La traición detrás de los hombres enmascarados que arruinaron mi boda de ensueño
Anteriormente: El día más feliz de Valeria se convirtió en una pesadilla cuando hombres armados irrumpieron en su boda. Pero la verdadera amenaza no venía de los intrusos, sino del hombre que juraba amarla.
La revelación de Alejandro habría destruido a cualquier otra mujer, pero Valeria no era una novia común. Mientras los mercenarios la rodeaban por orden de su prometido, una sonrisa desafiante apareció en sus labios. Alejandro la miró con desconcierto, esperando ver lágrimas de desesperación en lugar de aquella fría confianza.
El golpe final de la novia
Valeria dio un paso al frente, ignorando las armas que la apuntaban. Con voz firme y clara, reveló que siempre supo que su relación era vigilada y que la familia de Alejandro ocultaba oscuros secretos. Explicó que sus años como instructora de defensa personal eran solo una tapadera: en realidad, trabajaba en estrecha colaboración con la Unidad de Delitos Económicos de la Policía Nacional.

Pensaste que me estabas tendiendo una trampa, Alejandro, pero fuiste tú quien caminó directo hacia mi red. Hace exactamente veinte minutos, todos los archivos encriptados de tu padre fueron enviados a la fiscalía general.
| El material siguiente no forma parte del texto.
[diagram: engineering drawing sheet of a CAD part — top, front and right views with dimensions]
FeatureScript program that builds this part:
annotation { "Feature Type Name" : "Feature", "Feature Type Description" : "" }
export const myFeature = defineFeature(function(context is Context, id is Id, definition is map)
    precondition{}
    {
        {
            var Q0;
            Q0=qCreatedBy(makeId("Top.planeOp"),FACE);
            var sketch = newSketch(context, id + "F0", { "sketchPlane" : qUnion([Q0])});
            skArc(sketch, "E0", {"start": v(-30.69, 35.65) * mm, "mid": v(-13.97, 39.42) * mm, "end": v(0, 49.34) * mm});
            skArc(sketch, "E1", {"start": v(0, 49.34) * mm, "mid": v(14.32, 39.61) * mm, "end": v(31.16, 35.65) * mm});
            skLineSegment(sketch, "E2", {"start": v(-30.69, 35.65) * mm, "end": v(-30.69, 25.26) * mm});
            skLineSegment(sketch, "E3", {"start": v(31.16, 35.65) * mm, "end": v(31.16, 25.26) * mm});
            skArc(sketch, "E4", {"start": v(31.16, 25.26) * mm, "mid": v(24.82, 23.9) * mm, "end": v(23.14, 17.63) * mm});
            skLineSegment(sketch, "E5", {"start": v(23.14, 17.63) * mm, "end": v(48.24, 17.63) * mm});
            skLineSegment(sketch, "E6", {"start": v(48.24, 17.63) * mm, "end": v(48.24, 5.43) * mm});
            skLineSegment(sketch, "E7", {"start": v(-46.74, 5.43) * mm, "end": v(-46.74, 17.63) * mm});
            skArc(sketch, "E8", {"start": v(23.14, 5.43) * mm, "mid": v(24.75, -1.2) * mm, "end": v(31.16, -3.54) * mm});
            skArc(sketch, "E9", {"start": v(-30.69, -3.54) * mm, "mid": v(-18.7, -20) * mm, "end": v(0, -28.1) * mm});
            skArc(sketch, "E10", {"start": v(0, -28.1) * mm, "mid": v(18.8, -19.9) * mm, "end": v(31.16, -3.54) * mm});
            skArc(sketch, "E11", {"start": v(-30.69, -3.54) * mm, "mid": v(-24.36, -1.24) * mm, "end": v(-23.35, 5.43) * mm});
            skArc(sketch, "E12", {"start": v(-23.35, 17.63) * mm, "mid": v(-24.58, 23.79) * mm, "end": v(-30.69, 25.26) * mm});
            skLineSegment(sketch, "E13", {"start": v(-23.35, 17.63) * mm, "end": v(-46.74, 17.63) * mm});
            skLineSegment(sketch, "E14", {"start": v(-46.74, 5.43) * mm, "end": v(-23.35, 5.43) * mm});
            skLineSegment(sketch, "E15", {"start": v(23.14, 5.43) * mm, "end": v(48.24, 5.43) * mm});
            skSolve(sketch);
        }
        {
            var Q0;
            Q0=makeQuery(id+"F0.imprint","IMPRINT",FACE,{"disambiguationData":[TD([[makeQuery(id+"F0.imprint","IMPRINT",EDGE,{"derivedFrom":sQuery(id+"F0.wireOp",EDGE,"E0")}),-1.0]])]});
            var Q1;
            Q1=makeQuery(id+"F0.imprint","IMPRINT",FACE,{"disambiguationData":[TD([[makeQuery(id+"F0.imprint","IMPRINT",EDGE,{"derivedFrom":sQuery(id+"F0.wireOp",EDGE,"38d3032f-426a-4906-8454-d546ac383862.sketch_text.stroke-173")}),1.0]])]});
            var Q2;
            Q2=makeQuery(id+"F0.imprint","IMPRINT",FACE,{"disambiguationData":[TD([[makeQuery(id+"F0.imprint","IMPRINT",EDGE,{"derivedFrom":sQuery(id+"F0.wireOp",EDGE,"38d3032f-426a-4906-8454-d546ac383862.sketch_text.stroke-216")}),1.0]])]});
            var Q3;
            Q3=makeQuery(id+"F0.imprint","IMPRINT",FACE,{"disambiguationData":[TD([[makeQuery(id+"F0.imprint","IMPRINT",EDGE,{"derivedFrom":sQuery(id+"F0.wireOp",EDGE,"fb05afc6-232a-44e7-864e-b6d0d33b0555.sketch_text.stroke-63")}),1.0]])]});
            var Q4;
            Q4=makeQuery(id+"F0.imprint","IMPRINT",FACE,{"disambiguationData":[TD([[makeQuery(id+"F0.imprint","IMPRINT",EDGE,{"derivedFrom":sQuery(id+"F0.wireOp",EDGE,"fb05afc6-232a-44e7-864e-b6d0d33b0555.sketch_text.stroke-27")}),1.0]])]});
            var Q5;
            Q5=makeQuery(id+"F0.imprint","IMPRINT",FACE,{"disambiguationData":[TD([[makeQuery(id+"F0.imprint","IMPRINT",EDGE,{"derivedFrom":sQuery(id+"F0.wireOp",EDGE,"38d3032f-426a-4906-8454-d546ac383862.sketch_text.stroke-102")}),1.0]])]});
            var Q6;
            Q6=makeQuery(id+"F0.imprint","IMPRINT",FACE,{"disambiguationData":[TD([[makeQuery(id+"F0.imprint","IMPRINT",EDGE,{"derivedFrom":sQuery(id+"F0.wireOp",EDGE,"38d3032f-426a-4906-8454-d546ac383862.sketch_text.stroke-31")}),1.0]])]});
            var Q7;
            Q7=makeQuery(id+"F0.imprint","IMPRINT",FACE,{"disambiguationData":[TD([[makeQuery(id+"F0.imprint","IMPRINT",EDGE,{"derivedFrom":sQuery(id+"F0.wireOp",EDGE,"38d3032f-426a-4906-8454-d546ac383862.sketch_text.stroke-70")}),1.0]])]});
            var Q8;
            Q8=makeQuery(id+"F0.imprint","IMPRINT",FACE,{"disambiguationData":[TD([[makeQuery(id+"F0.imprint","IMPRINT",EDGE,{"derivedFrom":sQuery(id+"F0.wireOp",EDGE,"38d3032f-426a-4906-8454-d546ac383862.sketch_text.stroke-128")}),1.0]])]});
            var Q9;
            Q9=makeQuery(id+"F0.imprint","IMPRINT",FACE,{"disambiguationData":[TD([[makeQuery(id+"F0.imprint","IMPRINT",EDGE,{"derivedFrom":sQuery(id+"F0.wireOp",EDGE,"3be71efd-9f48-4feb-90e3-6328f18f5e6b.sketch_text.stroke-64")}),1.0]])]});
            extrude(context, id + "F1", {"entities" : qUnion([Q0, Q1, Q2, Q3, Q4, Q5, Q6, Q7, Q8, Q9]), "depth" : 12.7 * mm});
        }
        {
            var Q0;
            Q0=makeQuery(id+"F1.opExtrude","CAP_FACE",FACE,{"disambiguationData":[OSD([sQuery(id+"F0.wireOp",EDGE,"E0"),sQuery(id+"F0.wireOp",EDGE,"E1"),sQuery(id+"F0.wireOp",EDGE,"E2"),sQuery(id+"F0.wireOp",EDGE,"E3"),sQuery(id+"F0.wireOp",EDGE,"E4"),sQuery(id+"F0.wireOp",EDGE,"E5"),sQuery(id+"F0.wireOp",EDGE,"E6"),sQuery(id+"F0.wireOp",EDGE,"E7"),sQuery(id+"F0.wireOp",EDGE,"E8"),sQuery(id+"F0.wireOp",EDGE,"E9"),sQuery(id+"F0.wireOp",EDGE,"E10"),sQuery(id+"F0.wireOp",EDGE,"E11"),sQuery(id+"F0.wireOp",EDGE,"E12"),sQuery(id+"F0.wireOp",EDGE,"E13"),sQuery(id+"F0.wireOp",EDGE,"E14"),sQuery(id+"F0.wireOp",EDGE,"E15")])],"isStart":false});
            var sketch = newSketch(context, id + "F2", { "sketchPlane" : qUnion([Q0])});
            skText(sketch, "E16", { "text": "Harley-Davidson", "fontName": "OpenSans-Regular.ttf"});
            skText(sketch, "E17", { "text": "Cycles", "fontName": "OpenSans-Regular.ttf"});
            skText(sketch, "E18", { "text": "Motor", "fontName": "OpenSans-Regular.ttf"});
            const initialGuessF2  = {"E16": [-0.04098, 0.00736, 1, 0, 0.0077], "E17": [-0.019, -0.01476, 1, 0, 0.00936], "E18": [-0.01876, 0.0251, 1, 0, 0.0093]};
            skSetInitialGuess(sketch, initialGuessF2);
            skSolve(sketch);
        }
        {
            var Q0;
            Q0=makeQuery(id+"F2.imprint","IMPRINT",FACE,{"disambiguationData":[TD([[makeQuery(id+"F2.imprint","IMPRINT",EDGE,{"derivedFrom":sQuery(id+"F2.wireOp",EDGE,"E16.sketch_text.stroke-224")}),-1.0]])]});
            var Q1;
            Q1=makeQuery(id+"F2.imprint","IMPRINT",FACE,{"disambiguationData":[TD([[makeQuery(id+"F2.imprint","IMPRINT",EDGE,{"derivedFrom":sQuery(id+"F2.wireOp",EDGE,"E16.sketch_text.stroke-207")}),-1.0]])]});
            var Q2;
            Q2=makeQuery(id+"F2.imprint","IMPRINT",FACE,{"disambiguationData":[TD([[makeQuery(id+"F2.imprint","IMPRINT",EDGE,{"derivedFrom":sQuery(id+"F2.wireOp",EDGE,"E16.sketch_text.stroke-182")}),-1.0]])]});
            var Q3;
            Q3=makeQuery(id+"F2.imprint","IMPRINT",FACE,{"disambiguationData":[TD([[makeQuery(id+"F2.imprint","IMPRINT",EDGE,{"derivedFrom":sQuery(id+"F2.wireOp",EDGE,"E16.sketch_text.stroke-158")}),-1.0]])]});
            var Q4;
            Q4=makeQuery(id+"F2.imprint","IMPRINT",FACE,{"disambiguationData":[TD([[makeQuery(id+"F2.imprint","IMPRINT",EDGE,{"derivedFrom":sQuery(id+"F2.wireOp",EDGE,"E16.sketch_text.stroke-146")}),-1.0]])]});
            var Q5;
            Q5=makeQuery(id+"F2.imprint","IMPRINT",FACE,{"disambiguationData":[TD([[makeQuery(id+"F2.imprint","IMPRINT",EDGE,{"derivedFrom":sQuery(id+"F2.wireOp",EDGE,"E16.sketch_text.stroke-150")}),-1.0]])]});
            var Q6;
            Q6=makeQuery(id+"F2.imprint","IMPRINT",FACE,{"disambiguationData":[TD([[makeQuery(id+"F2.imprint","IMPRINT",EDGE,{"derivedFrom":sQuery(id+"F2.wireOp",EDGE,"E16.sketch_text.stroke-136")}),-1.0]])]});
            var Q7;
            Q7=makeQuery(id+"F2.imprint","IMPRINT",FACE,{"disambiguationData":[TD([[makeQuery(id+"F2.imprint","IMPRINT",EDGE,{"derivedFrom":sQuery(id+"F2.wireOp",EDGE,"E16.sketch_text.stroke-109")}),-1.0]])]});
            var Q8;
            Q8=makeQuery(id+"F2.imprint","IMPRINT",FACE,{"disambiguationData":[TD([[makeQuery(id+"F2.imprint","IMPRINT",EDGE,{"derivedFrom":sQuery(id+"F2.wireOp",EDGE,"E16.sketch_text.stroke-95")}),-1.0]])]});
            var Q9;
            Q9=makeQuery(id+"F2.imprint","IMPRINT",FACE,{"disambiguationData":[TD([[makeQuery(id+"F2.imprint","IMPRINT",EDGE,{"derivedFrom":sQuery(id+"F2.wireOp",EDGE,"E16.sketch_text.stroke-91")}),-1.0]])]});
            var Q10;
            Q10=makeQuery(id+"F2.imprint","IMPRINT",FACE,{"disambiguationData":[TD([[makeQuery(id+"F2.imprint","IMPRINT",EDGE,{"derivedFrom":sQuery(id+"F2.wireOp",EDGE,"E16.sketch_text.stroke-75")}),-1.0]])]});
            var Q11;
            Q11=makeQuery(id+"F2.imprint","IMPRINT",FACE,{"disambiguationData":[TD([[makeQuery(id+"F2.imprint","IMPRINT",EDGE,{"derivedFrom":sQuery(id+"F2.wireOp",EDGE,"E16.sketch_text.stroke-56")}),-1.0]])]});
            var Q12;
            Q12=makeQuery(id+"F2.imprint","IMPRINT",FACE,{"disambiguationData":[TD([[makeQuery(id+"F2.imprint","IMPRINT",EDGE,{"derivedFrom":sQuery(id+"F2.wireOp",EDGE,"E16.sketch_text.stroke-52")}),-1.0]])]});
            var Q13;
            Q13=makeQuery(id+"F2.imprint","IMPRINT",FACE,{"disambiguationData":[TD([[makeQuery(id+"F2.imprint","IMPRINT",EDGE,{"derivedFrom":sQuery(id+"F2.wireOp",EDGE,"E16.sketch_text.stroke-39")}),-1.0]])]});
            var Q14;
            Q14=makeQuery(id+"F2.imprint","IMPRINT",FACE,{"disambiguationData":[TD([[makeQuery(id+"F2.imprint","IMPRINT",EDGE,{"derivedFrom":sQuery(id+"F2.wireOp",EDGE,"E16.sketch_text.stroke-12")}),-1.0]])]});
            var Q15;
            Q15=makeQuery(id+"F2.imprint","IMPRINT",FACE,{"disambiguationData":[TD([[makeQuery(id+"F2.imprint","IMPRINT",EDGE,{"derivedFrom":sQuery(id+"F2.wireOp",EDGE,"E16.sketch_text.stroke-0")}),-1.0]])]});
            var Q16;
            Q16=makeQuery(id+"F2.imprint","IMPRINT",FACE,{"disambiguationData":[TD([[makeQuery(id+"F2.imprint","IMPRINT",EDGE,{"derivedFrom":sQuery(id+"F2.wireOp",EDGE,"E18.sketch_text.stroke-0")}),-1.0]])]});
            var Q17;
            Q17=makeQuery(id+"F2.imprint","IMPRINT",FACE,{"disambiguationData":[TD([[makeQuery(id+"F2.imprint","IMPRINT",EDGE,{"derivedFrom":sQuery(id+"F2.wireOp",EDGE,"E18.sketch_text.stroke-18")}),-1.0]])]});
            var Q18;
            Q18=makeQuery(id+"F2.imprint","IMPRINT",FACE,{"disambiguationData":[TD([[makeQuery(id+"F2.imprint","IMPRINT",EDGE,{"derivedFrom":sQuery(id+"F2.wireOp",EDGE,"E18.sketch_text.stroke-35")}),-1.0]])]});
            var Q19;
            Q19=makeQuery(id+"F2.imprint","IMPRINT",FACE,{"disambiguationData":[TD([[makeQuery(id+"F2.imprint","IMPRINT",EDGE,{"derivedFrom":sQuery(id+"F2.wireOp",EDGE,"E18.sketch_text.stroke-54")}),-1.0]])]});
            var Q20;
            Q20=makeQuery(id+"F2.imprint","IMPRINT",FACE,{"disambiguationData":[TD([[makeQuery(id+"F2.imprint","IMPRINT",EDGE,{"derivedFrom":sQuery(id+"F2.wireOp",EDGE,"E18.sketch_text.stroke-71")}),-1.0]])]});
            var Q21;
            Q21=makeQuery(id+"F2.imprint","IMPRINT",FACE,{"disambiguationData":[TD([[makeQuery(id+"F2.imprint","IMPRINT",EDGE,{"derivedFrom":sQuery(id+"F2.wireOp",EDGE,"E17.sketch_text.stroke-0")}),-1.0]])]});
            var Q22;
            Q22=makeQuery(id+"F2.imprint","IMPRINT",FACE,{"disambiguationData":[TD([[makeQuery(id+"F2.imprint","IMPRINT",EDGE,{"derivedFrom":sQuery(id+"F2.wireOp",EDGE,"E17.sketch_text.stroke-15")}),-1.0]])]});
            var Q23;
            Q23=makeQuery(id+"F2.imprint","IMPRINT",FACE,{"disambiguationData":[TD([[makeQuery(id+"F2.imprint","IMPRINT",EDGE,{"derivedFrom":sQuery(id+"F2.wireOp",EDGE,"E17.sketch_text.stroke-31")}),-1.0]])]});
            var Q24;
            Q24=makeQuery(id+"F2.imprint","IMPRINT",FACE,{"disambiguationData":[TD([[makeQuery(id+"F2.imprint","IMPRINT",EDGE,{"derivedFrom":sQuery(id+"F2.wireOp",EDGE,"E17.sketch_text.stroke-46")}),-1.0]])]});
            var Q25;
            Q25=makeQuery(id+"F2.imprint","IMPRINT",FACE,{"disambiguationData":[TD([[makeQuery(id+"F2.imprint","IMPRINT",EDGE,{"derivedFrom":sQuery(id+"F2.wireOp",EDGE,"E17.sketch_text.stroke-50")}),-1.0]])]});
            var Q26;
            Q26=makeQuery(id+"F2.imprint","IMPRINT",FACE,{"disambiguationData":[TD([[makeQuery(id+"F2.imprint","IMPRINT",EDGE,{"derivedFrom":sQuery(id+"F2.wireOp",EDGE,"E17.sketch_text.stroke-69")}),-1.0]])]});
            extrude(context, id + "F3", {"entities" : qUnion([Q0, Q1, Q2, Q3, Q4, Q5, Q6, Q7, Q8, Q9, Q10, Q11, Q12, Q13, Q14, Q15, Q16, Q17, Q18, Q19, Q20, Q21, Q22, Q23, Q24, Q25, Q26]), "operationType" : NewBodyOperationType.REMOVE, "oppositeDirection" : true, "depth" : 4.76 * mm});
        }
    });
Justo en ese instante, el sonido ensordecedor de sirenas policiales y helicópteros rompió el silencio de los viñedos que rodeaban el palacio. Decenas de agentes fuertemente armados irrumpieron por los ventanales y las entradas laterales, apuntando directamente a los mercenarios y a los hermanos. Carlos y Alejandro palidecieron al comprender que toda su influencia y poder político se habían desmoronado en cuestión de segundos.
Los oficiales procedieron a arrestar a Alejandro, quien miraba a Valeria con una mezcla de odio y asombro absoluto. Ella se despojó con elegancia del velo de novia, dejándolo caer sobre el suelo de mármol junto al esmoquin de su ahora exprometido. Mientras caminaba con paso firme hacia la salida del palacio, libre y victoriosa, Valeria comprendió que el amor verdadero nunca exige que sacrifiques tu propia integridad, y que la justicia siempre encuentra su camino, incluso vestida de blanco.